[start RECORDS SHOWN]

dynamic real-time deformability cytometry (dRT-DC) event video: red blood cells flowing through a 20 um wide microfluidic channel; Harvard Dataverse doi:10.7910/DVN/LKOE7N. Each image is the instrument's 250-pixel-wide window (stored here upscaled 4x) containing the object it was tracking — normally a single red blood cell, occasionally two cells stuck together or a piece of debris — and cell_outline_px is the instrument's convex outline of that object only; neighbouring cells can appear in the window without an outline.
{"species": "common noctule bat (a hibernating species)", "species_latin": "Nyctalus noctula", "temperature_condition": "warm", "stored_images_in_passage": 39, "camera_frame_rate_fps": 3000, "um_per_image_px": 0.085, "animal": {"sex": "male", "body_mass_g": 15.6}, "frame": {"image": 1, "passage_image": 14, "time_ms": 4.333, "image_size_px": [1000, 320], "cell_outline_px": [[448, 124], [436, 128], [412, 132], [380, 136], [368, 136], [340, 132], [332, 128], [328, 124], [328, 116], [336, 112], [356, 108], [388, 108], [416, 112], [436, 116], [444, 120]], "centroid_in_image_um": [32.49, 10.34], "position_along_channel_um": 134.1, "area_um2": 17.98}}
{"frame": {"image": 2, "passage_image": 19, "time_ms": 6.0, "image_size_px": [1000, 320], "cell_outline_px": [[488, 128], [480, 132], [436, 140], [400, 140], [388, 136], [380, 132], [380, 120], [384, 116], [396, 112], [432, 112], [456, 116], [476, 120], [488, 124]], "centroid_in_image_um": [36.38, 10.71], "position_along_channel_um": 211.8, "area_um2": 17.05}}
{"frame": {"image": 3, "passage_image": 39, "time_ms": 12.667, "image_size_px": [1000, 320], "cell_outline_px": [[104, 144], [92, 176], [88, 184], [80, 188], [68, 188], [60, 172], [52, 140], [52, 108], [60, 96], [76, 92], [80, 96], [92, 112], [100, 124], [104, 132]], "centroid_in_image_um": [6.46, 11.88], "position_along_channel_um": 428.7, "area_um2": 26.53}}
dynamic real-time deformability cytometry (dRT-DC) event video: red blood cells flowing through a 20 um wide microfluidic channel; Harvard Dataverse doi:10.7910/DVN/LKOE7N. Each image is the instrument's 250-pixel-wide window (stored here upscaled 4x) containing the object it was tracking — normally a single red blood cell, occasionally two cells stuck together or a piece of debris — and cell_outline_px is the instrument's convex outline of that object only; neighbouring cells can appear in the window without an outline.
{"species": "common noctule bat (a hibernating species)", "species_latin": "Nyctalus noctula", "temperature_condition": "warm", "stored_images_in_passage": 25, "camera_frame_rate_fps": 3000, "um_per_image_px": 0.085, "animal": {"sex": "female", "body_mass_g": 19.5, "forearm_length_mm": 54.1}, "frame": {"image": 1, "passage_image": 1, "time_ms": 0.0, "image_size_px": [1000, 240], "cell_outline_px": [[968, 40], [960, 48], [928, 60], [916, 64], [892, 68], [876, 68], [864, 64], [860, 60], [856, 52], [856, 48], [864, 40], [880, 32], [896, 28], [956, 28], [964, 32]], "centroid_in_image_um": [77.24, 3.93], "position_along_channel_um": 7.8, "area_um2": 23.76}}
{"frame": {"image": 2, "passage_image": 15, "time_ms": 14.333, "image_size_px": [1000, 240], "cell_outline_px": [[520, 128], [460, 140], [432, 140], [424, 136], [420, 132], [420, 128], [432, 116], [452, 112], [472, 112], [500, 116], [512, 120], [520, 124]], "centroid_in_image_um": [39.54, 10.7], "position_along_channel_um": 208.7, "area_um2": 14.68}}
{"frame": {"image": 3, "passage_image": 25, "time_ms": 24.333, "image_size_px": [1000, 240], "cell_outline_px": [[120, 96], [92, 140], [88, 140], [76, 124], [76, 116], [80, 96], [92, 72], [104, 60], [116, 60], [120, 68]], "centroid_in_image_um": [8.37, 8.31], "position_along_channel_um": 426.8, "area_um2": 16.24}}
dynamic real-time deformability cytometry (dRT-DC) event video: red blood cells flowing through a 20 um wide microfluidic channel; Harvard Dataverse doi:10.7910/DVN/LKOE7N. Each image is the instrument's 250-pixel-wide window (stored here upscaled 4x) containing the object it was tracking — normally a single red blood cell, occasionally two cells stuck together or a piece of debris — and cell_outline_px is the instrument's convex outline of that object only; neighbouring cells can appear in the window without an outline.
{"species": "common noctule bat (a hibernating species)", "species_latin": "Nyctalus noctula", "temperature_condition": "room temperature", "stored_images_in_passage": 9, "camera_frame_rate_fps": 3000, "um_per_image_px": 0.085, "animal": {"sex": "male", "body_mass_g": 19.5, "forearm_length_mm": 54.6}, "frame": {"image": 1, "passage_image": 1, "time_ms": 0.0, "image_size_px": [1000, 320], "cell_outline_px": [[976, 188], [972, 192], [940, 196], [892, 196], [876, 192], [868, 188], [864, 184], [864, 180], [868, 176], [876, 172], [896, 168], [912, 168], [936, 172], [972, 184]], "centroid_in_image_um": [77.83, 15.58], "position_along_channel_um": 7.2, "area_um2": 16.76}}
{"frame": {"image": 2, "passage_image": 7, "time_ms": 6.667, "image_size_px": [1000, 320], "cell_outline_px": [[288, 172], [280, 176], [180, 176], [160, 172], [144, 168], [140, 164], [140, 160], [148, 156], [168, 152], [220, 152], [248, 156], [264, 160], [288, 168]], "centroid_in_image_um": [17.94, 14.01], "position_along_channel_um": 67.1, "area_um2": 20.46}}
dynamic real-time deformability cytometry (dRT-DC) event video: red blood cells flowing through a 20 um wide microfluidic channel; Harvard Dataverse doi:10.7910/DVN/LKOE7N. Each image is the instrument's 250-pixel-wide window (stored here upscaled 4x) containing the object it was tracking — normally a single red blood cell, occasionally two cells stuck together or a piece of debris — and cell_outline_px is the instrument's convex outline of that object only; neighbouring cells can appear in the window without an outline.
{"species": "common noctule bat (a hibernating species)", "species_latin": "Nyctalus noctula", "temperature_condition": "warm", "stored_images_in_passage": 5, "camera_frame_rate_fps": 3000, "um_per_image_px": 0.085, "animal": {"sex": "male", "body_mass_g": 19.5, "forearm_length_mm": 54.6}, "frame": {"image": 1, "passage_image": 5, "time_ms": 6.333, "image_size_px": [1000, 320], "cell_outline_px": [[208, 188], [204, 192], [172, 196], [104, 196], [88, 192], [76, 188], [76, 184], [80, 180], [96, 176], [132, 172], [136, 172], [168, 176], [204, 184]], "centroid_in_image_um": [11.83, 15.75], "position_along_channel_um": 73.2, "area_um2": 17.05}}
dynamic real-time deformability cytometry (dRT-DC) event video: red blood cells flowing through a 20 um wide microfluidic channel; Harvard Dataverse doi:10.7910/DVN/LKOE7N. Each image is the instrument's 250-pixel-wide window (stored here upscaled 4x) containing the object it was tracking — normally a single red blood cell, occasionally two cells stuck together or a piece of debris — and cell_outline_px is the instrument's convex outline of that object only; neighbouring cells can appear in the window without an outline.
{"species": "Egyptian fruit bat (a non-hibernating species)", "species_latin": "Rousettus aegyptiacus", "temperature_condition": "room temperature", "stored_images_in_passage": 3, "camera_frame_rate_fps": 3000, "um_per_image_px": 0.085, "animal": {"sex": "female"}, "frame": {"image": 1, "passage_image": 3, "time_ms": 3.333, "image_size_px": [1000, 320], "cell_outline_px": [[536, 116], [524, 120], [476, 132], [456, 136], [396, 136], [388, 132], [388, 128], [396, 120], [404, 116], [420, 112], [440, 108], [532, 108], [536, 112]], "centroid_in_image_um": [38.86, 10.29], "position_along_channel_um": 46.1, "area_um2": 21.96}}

[end RECORDS SHOWN]

* _SHORT TASK_
Set out the complete listing exactly as shown.

* _PROBLEM SOLUTION_
dynamic real-time deformability cytometry (dRT-DC) event video: red blood cells flowing through a 20 um wide microfluidic channel; Harvard Dataverse doi:10.7910/DVN/LKOE7N. Each image is the instrument's 250-pixel-wide window (stored here upscaled 4x) containing the object it was tracking — normally a single red blood cell, occasionally two cells stuck together or a piece of debris — and cell_outline_px is the instrument's convex outline of that object only; neighbouring cells can appear in the window without an outline.
{"species": "common noctule bat (a hibernating species)", "species_latin": "Nyctalus noctula", "temperature_condition": "warm", "stored_images_in_passage": 39, "camera_frame_rate_fps": 3000, "um_per_image_px": 0.085, "animal": {"sex": "male", "body_mass_g": 15.6}, "frame": {"image": 1, "passage_image": 14, "time_ms": 4.333, "image_size_px": [1000, 320], "cell_outline_px": [[448, 124], [436, 128], [412, 132], [380, 136], [368, 136], [340, 132], [332, 128], [328, 124], [328, 116], [336, 112], [356, 108], [388, 108], [416, 112], [436, 116], [444, 120]], "centroid_in_image_um": [32.49, 10.34], "position_along_channel_um": 134.1, "area_um2": 17.98}}
{"frame": {"image": 2, "passage_image": 19, "time_ms": 6.0, "image_size_px": [1000, 320], "cell_outline_px": [[488, 128], [480, 132], [436, 140], [400, 140], [388, 136], [380, 132], [380, 120], [384, 116], [396, 112], [432, 112], [456, 116], [476, 120], [488, 124]], "centroid_in_image_um": [36.38, 10.71], "position_along_channel_um": 211.8, "area_um2": 17.05}}
{"frame": {"image": 3, "passage_image": 39, "time_ms": 12.667, "image_size_px": [1000, 320], "cell_outline_px": [[104, 144], [92, 176], [88, 184], [80, 188], [68, 188], [60, 172], [52, 140], [52, 108], [60, 96], [76, 92], [80, 96], [92, 112], [100, 124], [104, 132]], "centroid_in_image_um": [6.46, 11.88], "position_along_channel_um": 428.7, "area_um2": 26.53}}
dynamic real-time deformability cytometry (dRT-DC) event video: red blood cells flowing through a 20 um wide microfluidic channel; Harvard Dataverse doi:10.7910/DVN/LKOE7N. Each image is the instrument's 250-pixel-wide window (stored here upscaled 4x) containing the object it was tracking — normally a single red blood cell, occasionally two cells stuck together or a piece of debris — and cell_outline_px is the instrument's convex outline of that object only; neighbouring cells can appear in the window without an outline.
{"species": "common noctule bat (a hibernating species)", "species_latin": "Nyctalus noctula", "temperature_condition": "warm", "stored_images_in_passage": 25, "camera_frame_rate_fps": 3000, "um_per_image_px": 0.085, "animal": {"sex": "female", "body_mass_g": 19.5, "forearm_length_mm": 54.1}, "frame": {"image": 1, "passage_image": 1, "time_ms": 0.0, "image_size_px": [1000, 240], "cell_outline_px": [[968, 40], [960, 48], [928, 60], [916, 64], [892, 68], [876, 68], [864, 64], [860, 60], [856, 52], [856, 48], [864, 40], [880, 32], [896, 28], [956, 28], [964, 32]], "centroid_in_image_um": [77.24, 3.93], "position_along_channel_um": 7.8, "area_um2": 23.76}}
{"frame": {"image": 2, "passage_image": 15, "time_ms": 14.333, "image_size_px": [1000, 240], "cell_outline_px": [[520, 128], [460, 140], [432, 140], [424, 136], [420, 132], [420, 128], [432, 116], [452, 112], [472, 112], [500, 116], [512, 120], [520, 124]], "centroid_in_image_um": [39.54, 10.7], "position_along_channel_um": 208.7, "area_um2": 14.68}}
{"frame": {"image": 3, "passage_image": 25, "time_ms": 24.333, "image_size_px": [1000, 240], "cell_outline_px": [[120, 96], [92, 140], [88, 140], [76, 124], [76, 116], [80, 96], [92, 72], [104, 60], [116, 60], [120, 68]], "centroid_in_image_um": [8.37, 8.31], "position_along_channel_um": 426.8, "area_um2": 16.24}}
dynamic real-time deformability cytometry (dRT-DC) event video: red blood cells flowing through a 20 um wide microfluidic channel; Harvard Dataverse doi:10.7910/DVN/LKOE7N. Each image is the instrument's 250-pixel-wide window (stored here upscaled 4x) containing the object it was tracking — normally a single red blood cell, occasionally two cells stuck together or a piece of debris — and cell_outline_px is the instrument's convex outline of that object only; neighbouring cells can appear in the window without an outline.
{"species": "common noctule bat (a hibernating species)", "species_latin": "Nyctalus noctula", "temperature_condition": "room temperature", "stored_images_in_passage": 9, "camera_frame_rate_fps": 3000, "um_per_image_px": 0.085, "animal": {"sex": "male", "body_mass_g": 19.5, "forearm_length_mm": 54.6}, "frame": {"image": 1, "passage_image": 1, "time_ms": 0.0, "image_size_px": [1000, 320], "cell_outline_px": [[976, 188], [972, 192], [940, 196], [892, 196], [876, 192], [868, 188], [864, 184], [864, 180], [868, 176], [876, 172], [896, 168], [912, 168], [936, 172], [972, 184]], "centroid_in_image_um": [77.83, 15.58], "position_along_channel_um": 7.2, "area_um2": 16.76}}
{"frame": {"image": 2, "passage_image": 7, "time_ms": 6.667, "image_size_px": [1000, 320], "cell_outline_px": [[288, 172], [280, 176], [180, 176], [160, 172], [144, 168], [140, 164], [140, 160], [148, 156], [168, 152], [220, 152], [248, 156], [264, 160], [288, 168]], "centroid_in_image_um": [17.94, 14.01], "position_along_channel_um": 67.1, "area_um2": 20.46}}
dynamic real-time deformability cytometry (dRT-DC) event video: red blood cells flowing through a 20 um wide microfluidic channel; Harvard Dataverse doi:10.7910/DVN/LKOE7N. Each image is the instrument's 250-pixel-wide window (stored here upscaled 4x) containing the object it was tracking — normally a single red blood cell, occasionally two cells stuck together or a piece of debris — and cell_outline_px is the instrument's convex outline of that object only; neighbouring cells can appear in the window without an outline.
{"species": "common noctule bat (a hibernating species)", "species_latin": "Nyctalus noctula", "temperature_condition": "warm", "stored_images_in_passage": 5, "camera_frame_rate_fps": 3000, "um_per_image_px": 0.085, "animal": {"sex": "male", "body_mass_g": 19.5, "forearm_length_mm": 54.6}, "frame": {"image": 1, "passage_image": 5, "time_ms": 6.333, "image_size_px": [1000, 320], "cell_outline_px": [[208, 188], [204, 192], [172, 196], [104, 196], [88, 192], [76, 188], [76, 184], [80, 180], [96, 176], [132, 172], [136, 172], [168, 176], [204, 184]], "centroid_in_image_um": [11.83, 15.75], "position_along_channel_um": 73.2, "area_um2": 17.05}}
dynamic real-time deformability cytometry (dRT-DC) event video: red blood cells flowing through a 20 um wide microfluidic channel; Harvard Dataverse doi:10.7910/DVN/LKOE7N. Each image is the instrument's 250-pixel-wide window (stored here upscaled 4x) containing the object it was tracking — normally a single red blood cell, occasionally two cells stuck together or a piece of debris — and cell_outline_px is the instrument's convex outline of that object only; neighbouring cells can appear in the window without an outline.
{"species": "Egyptian fruit bat (a non-hibernating species)", "species_latin": "Rousettus aegyptiacus", "temperature_condition": "room temperature", "stored_images_in_passage": 3, "camera_frame_rate_fps": 3000, "um_per_image_px": 0.085, "animal": {"sex": "female"}, "frame": {"image": 1, "passage_image": 3, "time_ms": 3.333, "image_size_px": [1000, 320], "cell_outline_px": [[536, 116], [524, 120], [476, 132], [456, 136], [396, 136], [388, 132], [388, 128], [396, 120], [404, 116], [420, 112], [440, 108], [532, 108], [536, 112]], "centroid_in_image_um": [38.86, 10.29], "position_along_channel_um": 46.1, "area_um2": 21.96}}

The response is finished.